Emily Hill and co-authors
Review of "Quantifying the potential future contribution to global mean sea level from the Filchner-Ronne basin, Antarctica" by Emily A. Hill, Sebastian H. R. Rosier, G. Hilmar Gudmundsson, and Matthew Collins.
Recommendation: minor revision
One of the two nominated referees had to cancel his/her participation for personnal reasons. I nonetheless received a positive preliminary feedback on this work. To save time in the review process, I have therefore decided to write a review myself.
The paper reads well and the methods are robust and clearly described. The results are important for the ice-sheet and sea-level communities, and I only have a few minor comments that will hopefully improve the paper:
L. 136: effect -> effects
L. 165: “with a percentage deviation of only 3%” -> specify in 2100 or 2300.
Fig. 3: indicate the units of tuned coefficients.
Section 3.3: the increased surface mass balance for higher temperatures holds for moderate warming, but for RCP8.5 warming to 2300, there will likely be more ablation by surface melting and the surface mass balance may become negative at some locations (see Kittel et al. 2021, their Fig. 5 where the negative runoff contribution of the grounded-ice SMB starts to significantly increase towards 2100). This is likely somewhat captured by the lower bound of the p parameter which is well below what is expected from the Clausius-Clapeyron relationship, but this could be briefly discussed.

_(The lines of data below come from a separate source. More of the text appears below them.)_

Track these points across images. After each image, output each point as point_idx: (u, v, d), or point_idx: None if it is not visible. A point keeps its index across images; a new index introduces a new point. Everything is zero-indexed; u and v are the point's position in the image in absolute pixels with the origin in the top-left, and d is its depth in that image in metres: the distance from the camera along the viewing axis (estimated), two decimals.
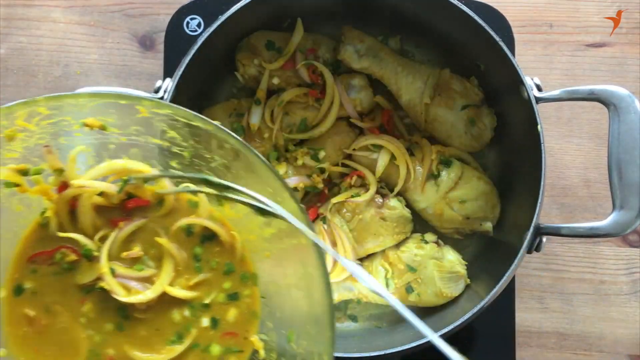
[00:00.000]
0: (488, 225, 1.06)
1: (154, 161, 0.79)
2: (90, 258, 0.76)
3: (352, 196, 1.06)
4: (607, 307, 1.14)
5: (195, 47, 0.96)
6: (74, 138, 0.73)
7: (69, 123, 0.72)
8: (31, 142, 0.72)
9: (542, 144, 0.93)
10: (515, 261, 0.93)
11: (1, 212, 0.75)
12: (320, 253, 0.67)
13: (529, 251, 0.94)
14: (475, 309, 0.92)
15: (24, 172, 0.73)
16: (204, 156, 0.76)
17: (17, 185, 0.73)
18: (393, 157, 1.07)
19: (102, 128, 0.73)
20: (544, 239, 0.94)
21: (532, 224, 0.92)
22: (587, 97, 0.93)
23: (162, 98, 0.95)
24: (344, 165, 1.11)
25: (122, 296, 0.74)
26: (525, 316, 1.14)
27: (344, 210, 1.07)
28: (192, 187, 0.77)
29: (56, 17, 1.19)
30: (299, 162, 1.07)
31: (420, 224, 1.10)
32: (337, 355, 0.92)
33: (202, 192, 0.76)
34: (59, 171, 0.74)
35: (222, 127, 0.69)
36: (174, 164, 0.79)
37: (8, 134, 0.69)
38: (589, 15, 1.19)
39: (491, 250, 1.08)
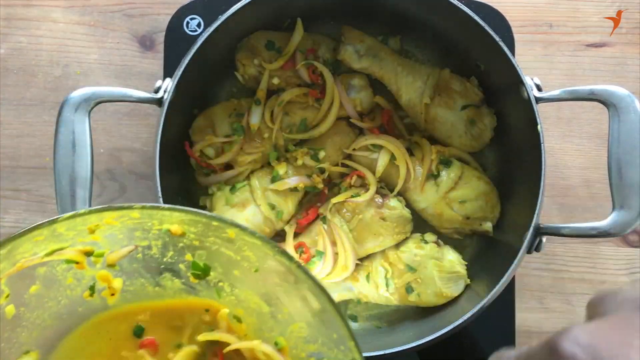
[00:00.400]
0: (488, 225, 1.06)
1: (217, 264, 0.78)
2: None
3: (352, 196, 1.06)
4: None
5: (195, 47, 0.96)
6: (149, 234, 0.74)
7: (153, 224, 0.72)
8: (108, 232, 0.72)
9: (542, 144, 0.93)
10: (515, 261, 0.93)
11: (54, 282, 0.75)
12: None
13: (529, 251, 0.94)
14: (475, 309, 0.92)
15: (88, 253, 0.74)
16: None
17: (77, 262, 0.73)
18: (393, 157, 1.07)
19: (183, 235, 0.74)
20: (544, 239, 0.94)
21: (532, 224, 0.92)
22: (587, 97, 0.93)
23: (162, 98, 0.95)
24: (344, 165, 1.11)
25: None
26: (525, 316, 1.14)
27: (344, 210, 1.07)
28: None
29: (56, 17, 1.19)
30: (299, 162, 1.07)
31: (420, 224, 1.10)
32: None
33: None
34: (111, 265, 0.76)
35: (303, 267, 0.68)
36: (236, 272, 0.78)
37: (91, 227, 0.70)
38: (589, 15, 1.19)
39: (491, 250, 1.08)
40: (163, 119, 0.94)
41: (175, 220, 0.72)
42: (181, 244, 0.76)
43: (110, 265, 0.76)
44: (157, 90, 0.96)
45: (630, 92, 0.91)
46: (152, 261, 0.78)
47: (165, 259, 0.78)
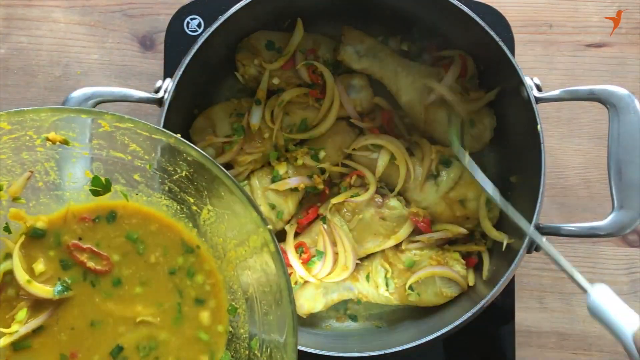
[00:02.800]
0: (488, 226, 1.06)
1: (117, 174, 0.80)
2: None
3: (352, 196, 1.06)
4: None
5: (196, 47, 0.96)
6: (36, 153, 0.74)
7: (31, 138, 0.72)
8: None
9: (542, 144, 0.93)
10: (515, 261, 0.93)
11: None
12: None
13: (529, 251, 0.94)
14: (475, 309, 0.93)
15: None
16: (166, 169, 0.77)
17: None
18: (393, 157, 1.07)
19: (64, 142, 0.74)
20: (544, 239, 0.94)
21: (532, 224, 0.92)
22: (587, 97, 0.93)
23: (162, 98, 0.95)
24: (344, 165, 1.11)
25: None
26: (525, 316, 1.14)
27: (344, 210, 1.07)
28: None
29: (56, 17, 1.19)
30: (299, 162, 1.07)
31: None
32: (337, 355, 0.92)
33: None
34: (16, 199, 0.76)
35: (183, 139, 0.70)
36: (136, 177, 0.80)
37: None
38: (589, 15, 1.19)
39: (491, 250, 1.08)
40: (163, 119, 0.94)
41: (46, 122, 0.71)
42: (74, 160, 0.76)
43: (16, 199, 0.76)
44: (157, 90, 0.96)
45: (630, 92, 0.91)
46: (56, 188, 0.79)
47: (67, 183, 0.79)
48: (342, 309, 1.11)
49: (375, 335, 1.08)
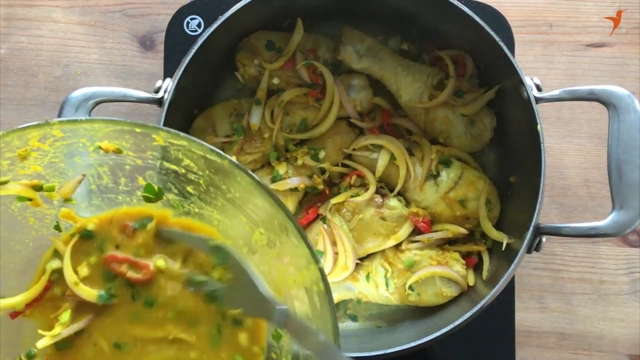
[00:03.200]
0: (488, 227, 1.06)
1: (170, 184, 0.79)
2: None
3: (352, 196, 1.06)
4: (606, 307, 1.14)
5: (195, 47, 0.96)
6: (89, 158, 0.75)
7: (84, 145, 0.73)
8: (45, 161, 0.73)
9: (542, 144, 0.93)
10: (515, 261, 0.93)
11: (15, 223, 0.77)
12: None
13: (529, 251, 0.94)
14: (475, 309, 0.92)
15: (38, 188, 0.75)
16: (220, 187, 0.76)
17: (29, 199, 0.74)
18: (393, 157, 1.07)
19: (117, 151, 0.74)
20: (544, 239, 0.94)
21: (532, 224, 0.92)
22: (587, 97, 0.93)
23: (162, 98, 0.95)
24: (344, 165, 1.11)
25: None
26: (525, 316, 1.14)
27: (344, 210, 1.07)
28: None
29: (56, 17, 1.19)
30: (299, 162, 1.07)
31: None
32: None
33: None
34: (67, 200, 0.76)
35: (237, 162, 0.70)
36: (190, 189, 0.79)
37: (21, 153, 0.70)
38: (589, 15, 1.19)
39: (491, 250, 1.08)
40: (163, 119, 0.94)
41: (100, 132, 0.71)
42: (127, 167, 0.76)
43: (67, 200, 0.76)
44: (157, 90, 0.96)
45: (630, 92, 0.91)
46: (108, 191, 0.79)
47: (120, 187, 0.78)
48: (342, 309, 1.11)
49: (375, 335, 1.08)
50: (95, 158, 0.75)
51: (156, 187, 0.79)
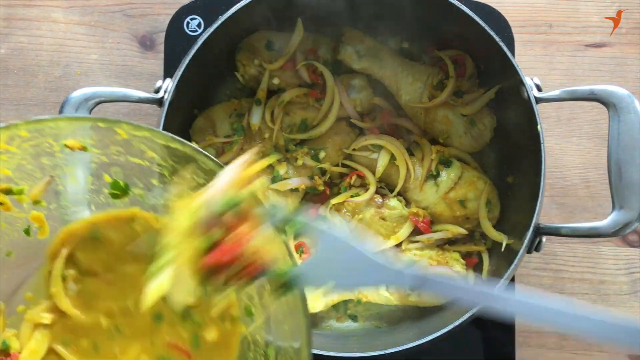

L. 215-221: please provide references, e.g. to IPCC-AR5, and indicate whether the provided warming values refer to the CMIP5 multi-model mean or to the MAGICC emulator.
L. 275: a better or additional reference here would be Favier et al. (2019) in which the box model (“PICO”) was evaluated as a relatively good parameterization: Favier et al. (2019). Assessment of sub-shelf melting parameterisations using the ocean–ice-sheet coupled model NEMO (v3. 6)–Elmer/Ice (v8. 3). Geosci. Mod. Dev., 12(6), 2255-2283.
L. 280: indicate that this is sea-floor temperature and salinity.
Discussion section: There is a deep uncertainty related to processes that are not represented, e.g. evolution of the position of the calving front, hydrofracturing due to higher surface melt in the future, evolution of ice damage. Some of these processes may play a key role in the future FRIS contribution to sea level, and this should be discussed.
Dear Emily Hill and coauthors,
I've received late external feedbacks on your paper. Please also provide responses to these four points:- A single model realisation is used to create the 2300 projections. It would have been more rigorous to use several simulations, in order to test the extremes of plausible scenarios.
- A Latin hypercube is used to sample 500 parameter values. Why was 500 chosen as the design size ? Has anything been done to check the plausibility of the values or to sample extremes?
- Several parameters are given uniform priors without much reasoning. Why was uniform the best choice?
- The long tail for RCP8.5 contributions at 2300 is mentioned as being due to certain parameter combinations – what combinations? Are they plausible? That would tell a lot about how much attention should be paid to these upper values.